2/8/02 New York Times:

"President Bush today has decided that the Geneva Convention will apply to the Taliban detainees but not to the Al Qaeda international terrorists," Ari Fleischer, the White House spokesman, said in announcing the decision. He said that although the United States did not recognize the Taliban as the legitimate government of Afghanistan, Afghanistan was still a party to the convention. Al Qaeda, he said, is an international terrorist group, not a party to the treaty and therefore undeserving of inclusion.

....The announcement ended an internal legal debate in the administration that spilled into public view two weeks ago with the release of a memorandum by the White House counsel indicating that Mr. Bush had already decided, perhaps hastily, that the convention did not apply to either the Taliban or Al Qaeda.

Secretary Powell strongly disagreed with that opinion and sought a review that led to two formal discussions among members of Mr. Bush's national security team on Jan. 28 and Feb. 4. Secretary Powell won over Secretary of Defense Donald H. Rumsfeld and Richard B. Myers, chairman of the Joint Chiefs of Staff, largely on the premise that American soldiers needed Geneva protection, and it was that view that prevailed today. On the other side were Vice President Dick Cheney, Attorney General John Ashcroft, and Alberto Gonzales, the White House counsel. Officials said that Secretary Powell had actually sought Geneva protection for both the Taliban and Al Qaeda, and that Mr. Bush took the middle position.

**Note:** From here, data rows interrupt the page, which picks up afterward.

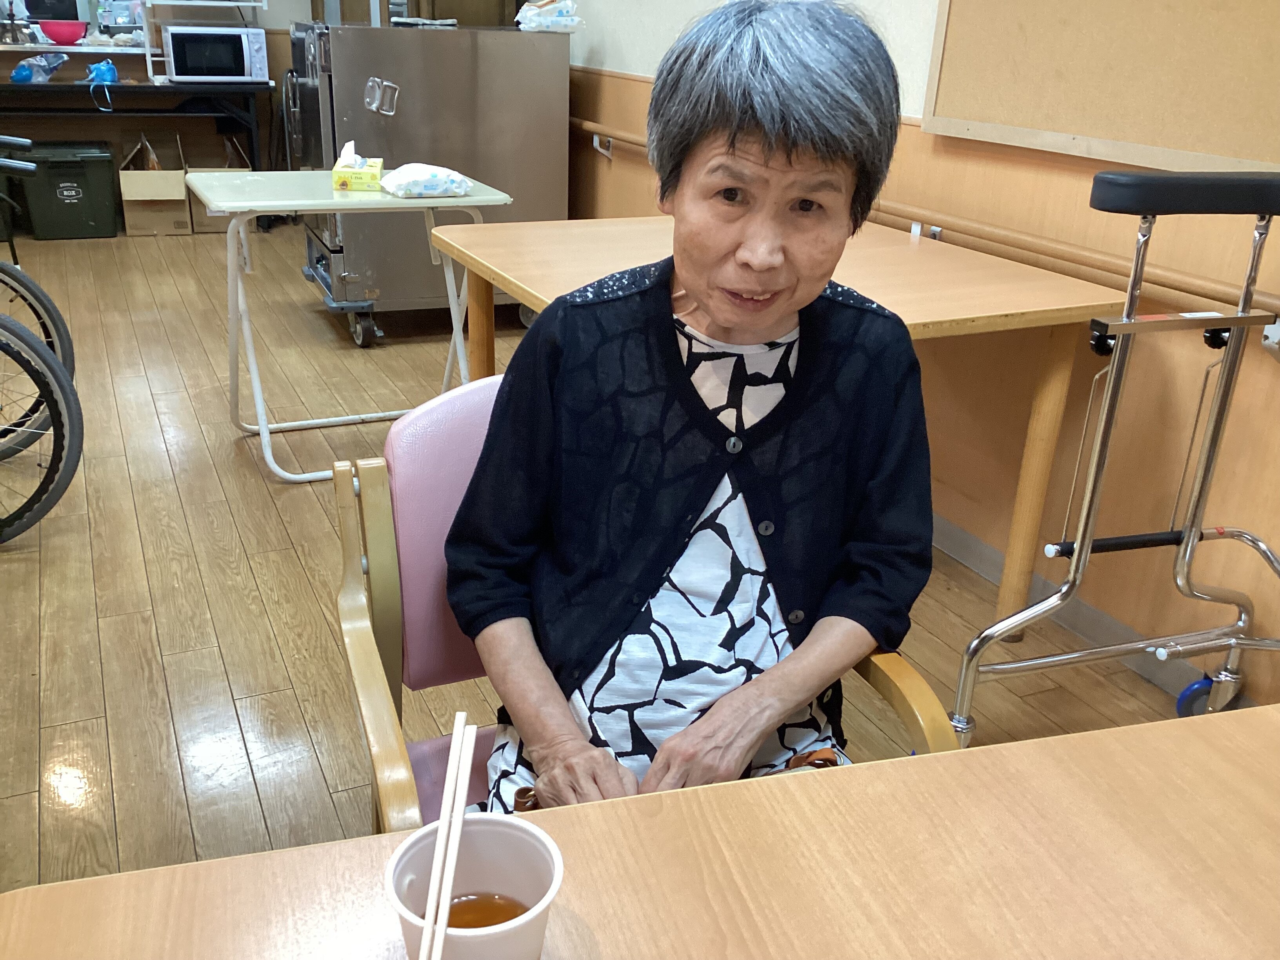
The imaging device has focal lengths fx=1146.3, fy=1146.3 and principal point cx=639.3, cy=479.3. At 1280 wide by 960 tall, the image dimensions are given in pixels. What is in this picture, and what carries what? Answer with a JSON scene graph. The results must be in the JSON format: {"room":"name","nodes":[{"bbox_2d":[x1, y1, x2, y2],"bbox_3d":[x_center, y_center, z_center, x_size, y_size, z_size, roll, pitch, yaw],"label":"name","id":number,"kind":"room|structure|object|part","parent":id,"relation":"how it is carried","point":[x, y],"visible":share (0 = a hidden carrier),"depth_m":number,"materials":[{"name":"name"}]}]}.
{"room":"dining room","nodes":[
{"label":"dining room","id":0,"kind":"room"},
{"bbox_2d":[0,0,316,226],"bbox_3d":[-3.210,-2.711,6.359,3.656,2.491,0.224,-8,24,-24],"label":"back wall","id":1,"kind":"structure","parent":0,"point":[274,17],"depth_m":6.71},
{"bbox_2d":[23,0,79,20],"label":"monitor","id":2,"kind":"object","parent":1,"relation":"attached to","point":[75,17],"visible":0.75,"depth_m":6.14,"materials":[{"name":"black"}]},
{"bbox_2d":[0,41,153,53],"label":"shelf","id":3,"kind":"object","parent":1,"relation":"attached to","point":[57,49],"visible":0.76,"depth_m":6.11,"materials":[{"name":"white metal"}]},
{"bbox_2d":[38,20,88,44],"bbox_3d":[-3.140,-2.440,6.262,0.254,0.107,0.252,-8,24,-24],"label":"red bowl","id":4,"kind":"object","parent":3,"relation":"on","point":[70,33],"visible":1,"depth_m":6.19,"materials":[{"name":"red plastic"}]},
{"bbox_2d":[0,225,1205,900],"bbox_3d":[-1.178,0.202,2.863,3.852,0.101,9.649,-8,24,-24],"label":"floor","id":5,"kind":"structure","parent":0,"point":[279,668],"depth_m":2.60,"materials":[{"name":"brown wood"}]},
{"bbox_2d":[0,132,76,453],"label":"wheelchair","id":6,"kind":"object","parent":5,"relation":"on","point":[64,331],"visible":0.89,"depth_m":3.27,"materials":[{"name":"black metal"}]},
{"bbox_2d":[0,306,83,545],"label":"wheelchair wheel","id":7,"kind":"object","parent":5,"relation":"on","point":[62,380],"visible":1,"depth_m":2.75,"materials":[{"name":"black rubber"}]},
{"bbox_2d":[15,142,119,240],"bbox_3d":[-3.050,-1.542,6.163,0.418,0.435,0.409,-8,24,-24],"label":"green storage bin","id":8,"kind":"object","parent":5,"relation":"on","point":[107,184],"visible":0.97,"depth_m":6.02,"materials":[{"name":"green plastic"}]},
{"bbox_2d":[0,79,274,228],"bbox_3d":[-2.927,-1.758,6.252,1.695,0.775,0.568,-8,24,-24],"label":"black table","id":9,"kind":"object","parent":5,"relation":"on","point":[125,87],"visible":0.87,"depth_m":6.09,"materials":[{"name":"black metal"}]},
{"bbox_2d":[9,52,68,82],"bbox_3d":[-3.213,-2.200,6.111,0.283,0.140,0.254,-8,24,-24],"label":"plastic bag","id":10,"kind":"object","parent":9,"relation":"on","point":[17,76],"visible":0.97,"depth_m":6.07,"materials":[{"name":"plastic"}]},
{"bbox_2d":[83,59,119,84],"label":"blue plastic bag","id":11,"kind":"object","parent":9,"relation":"on","point":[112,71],"visible":0.95,"depth_m":6.16,"materials":[{"name":"blue plastic"}]},
{"bbox_2d":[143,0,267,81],"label":"rack","id":12,"kind":"object","parent":9,"relation":"on","point":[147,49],"visible":0.78,"depth_m":6.14,"materials":[{"name":"white metal"}]},
{"bbox_2d":[159,24,268,82],"bbox_3d":[-2.298,-2.297,6.202,0.482,0.271,0.361,-8,24,-24],"label":"microwave","id":13,"kind":"object","parent":9,"relation":"on","point":[189,71],"visible":0.99,"depth_m":6.07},
{"bbox_2d":[119,130,192,236],"bbox_3d":[-2.684,-1.627,6.351,0.312,0.470,0.475,-8,24,-24],"label":"cardboard box","id":14,"kind":"object","parent":5,"relation":"on","point":[147,221],"visible":0.95,"depth_m":6.20,"materials":[{"name":"cardboard"}]},
{"bbox_2d":[181,136,251,233],"bbox_3d":[-2.408,-1.660,6.515,0.336,0.425,0.477,-8,24,-24],"label":"cardboard box","id":15,"kind":"object","parent":5,"relation":"on","point":[215,227],"visible":0.45,"depth_m":6.39,"materials":[{"name":"brown cardboard"}]},
{"bbox_2d":[186,172,508,483],"bbox_3d":[-0.835,-0.462,3.354,0.752,0.772,0.576,-8,24,-24],"label":"folding table","id":16,"kind":"object","parent":5,"relation":"on","point":[322,208],"visible":0.83,"depth_m":3.19,"materials":[{"name":"white plastic"}]},
{"bbox_2d":[332,142,384,190],"bbox_3d":[-0.799,-0.891,3.236,0.123,0.113,0.198,-2,23,-10],"label":"tissue box","id":17,"kind":"object","parent":16,"relation":"on","point":[340,184],"visible":0.99,"depth_m":3.17,"materials":[{"name":"yellow cardboard"}]},
{"bbox_2d":[378,163,472,198],"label":"wet wipes pack","id":18,"kind":"object","parent":16,"relation":"on","point":[414,189],"visible":0.99,"depth_m":3.16,"materials":[{"name":"white plastic"}]},
{"bbox_2d":[285,22,569,341],"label":"food cart","id":19,"kind":"object","parent":5,"relation":"on","point":[396,117],"visible":0.71,"depth_m":4.38,"materials":[{"name":"silver metal"}]},
{"bbox_2d":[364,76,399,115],"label":"latch handle","id":20,"kind":"object","parent":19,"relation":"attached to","point":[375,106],"visible":0.97,"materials":[{"name":"silver metal"}]},
{"bbox_2d":[516,0,581,31],"bbox_3d":[-0.352,-1.820,4.458,0.256,0.131,0.233,-8,24,-24],"label":"plastic bag","id":21,"kind":"object","parent":19,"relation":"on","point":[531,17],"visible":0.95,"depth_m":4.40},
{"bbox_2d":[0,702,1279,959],"bbox_3d":[0.283,0.797,0.468,1.186,0.729,1.260,-8,24,-24],"label":"front table","id":22,"kind":"object","parent":5,"relation":"on","point":[1111,732],"visible":0.95,"depth_m":0.78,"materials":[{"name":"brown wood"}]},
{"bbox_2d":[385,810,563,959],"bbox_3d":[-0.095,0.256,0.662,0.096,0.093,0.096,-3,23,-12],"label":"plastic cup","id":23,"kind":"object","parent":22,"relation":"on","point":[507,832],"visible":0.84,"depth_m":0.68,"materials":[{"name":"white plastic"}]},
{"bbox_2d":[418,710,476,959],"bbox_3d":[-0.112,0.241,0.641,0.032,0.120,0.166,2,22,-1],"label":"chopsticks","id":24,"kind":"object","parent":23,"relation":"in","point":[446,886],"visible":0.97,"depth_m":0.65,"materials":[{"name":"beige wood"}]},
{"bbox_2d":[441,892,533,928],"bbox_3d":[-0.100,0.270,0.689,0.072,0.016,0.064,0,22,-6],"label":"tea","id":25,"kind":"object","parent":23,"relation":"in","point":[504,920],"visible":0.3,"depth_m":0.70,"materials":[{"name":"orange liquid"}]},
{"bbox_2d":[335,380,951,836],"bbox_3d":[-0.024,0.355,1.365,0.575,0.837,0.578,-8,24,-24],"label":"pink chair","id":26,"kind":"object","parent":5,"relation":"on","point":[377,496],"visible":0.25,"depth_m":1.32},
{"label":"seat cushion","id":27,"kind":"part","parent":26,"relation":"part of","materials":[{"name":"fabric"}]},
{"bbox_2d":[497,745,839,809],"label":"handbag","id":28,"kind":"object","parent":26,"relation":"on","point":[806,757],"visible":0.07,"depth_m":1.22,"materials":[{"name":"brown leather"}]},
{"bbox_2d":[447,0,935,821],"bbox_3d":[0.055,0.014,1.277,0.538,1.004,0.587,1,22,-2],"label":"woman","id":29,"kind":"object","parent":26,"relation":"on","point":[727,324],"visible":0.93,"depth_m":1.21},
{"bbox_2d":[435,212,1126,638],"bbox_3d":[0.231,-0.139,2.682,1.051,0.757,1.199,-8,24,-24],"label":"table","id":30,"kind":"object","parent":5,"relation":"on","point":[637,230],"visible":0.6,"depth_m":2.40,"materials":[{"name":"brown wood"}]},
{"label":"table leg","id":31,"kind":"part","parent":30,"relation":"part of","materials":[{"name":"brown wood"}]},
{"bbox_2d":[949,161,1279,747],"bbox_3d":[0.995,0.089,1.783,0.658,1.059,0.711,-8,24,-24],"label":"walker","id":32,"kind":"object","parent":5,"relation":"on","point":[1074,573],"visible":0.99,"depth_m":1.90,"materials":[{"name":"silver metal"}]},
{"bbox_3d":[0.915,-0.454,1.803,0.367,0.062,0.181,-8,24,-24],"label":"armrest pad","id":33,"kind":"part","parent":32,"relation":"part of","materials":[{"name":"black"}]},
{"bbox_2d":[560,0,1279,713],"bbox_3d":[0.824,-1.048,2.653,0.173,2.566,8.650,-8,24,-24],"label":"right wall","id":34,"kind":"structure","parent":0,"point":[1262,386],"depth_m":2.53,"materials":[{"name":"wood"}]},
{"bbox_2d":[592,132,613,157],"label":"handrail bracket","id":35,"kind":"object","parent":34,"relation":"attached to","point":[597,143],"visible":0.88,"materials":[{"name":"metal"}]},
{"bbox_2d":[571,122,1279,324],"bbox_3d":[0.654,-0.668,2.884,0.102,0.083,5.031,-8,24,-24],"label":"wall handrail","id":36,"kind":"object","parent":34,"relation":"attached to","point":[1265,299],"visible":0.76,"depth_m":2.47,"materials":[{"name":"brown wood"}]},
{"bbox_2d":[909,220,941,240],"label":"handrail bracket","id":37,"kind":"object","parent":34,"relation":"attached to","point":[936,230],"visible":0.34,"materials":[{"name":"white metal"}]},
{"bbox_2d":[925,513,1251,709],"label":"baseboard","id":38,"kind":"structure","parent":34,"relation":"attached to","point":[976,566],"depth_m":2.56,"materials":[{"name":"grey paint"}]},
{"bbox_2d":[921,0,1279,177],"bbox_3d":[0.983,-1.126,2.043,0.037,1.107,1.225,-8,24,-24],"label":"bulletin board","id":39,"kind":"object","parent":34,"relation":"attached to","point":[1209,146],"visible":0.98,"depth_m":2.25,"materials":[{"name":"brown wood"}]},
{"bbox_2d":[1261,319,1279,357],"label":"wall socket","id":40,"kind":"object","parent":34,"relation":"attached to","point":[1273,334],"visible":0.57,"depth_m":2.05,"materials":[{"name":"white"}]}
]}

The Sunday Herald (1/27/02), quoting from the memo:

In a memo to the president, White House counsel Alberto Gonzales says that most, if not all, members of the president's national security team are urging him not to retreat. Gonzales writes: "On balance, I believe that the arguments for reconsideration and reversal (of the prisoners' status) are unpersuasive. The Taliban and its forces were, in fact, not a government, but a militant, terrorist-like group."

Powell's fear that US soldiers in future will not be accorded POW status if America does not respect the Geneva Convention is dismissed by the lawyer. Noting that the president has called the war on terrorism "a new kind of war" Gonzales wrote: "This new paradigm renders obsolete Geneva's strict limitations on questioning of enemy prisoners and renders quaint some of its provisions requiring that captured enemy be afforded such things as commissary privileges, athletic uniforms, and scientific instruments."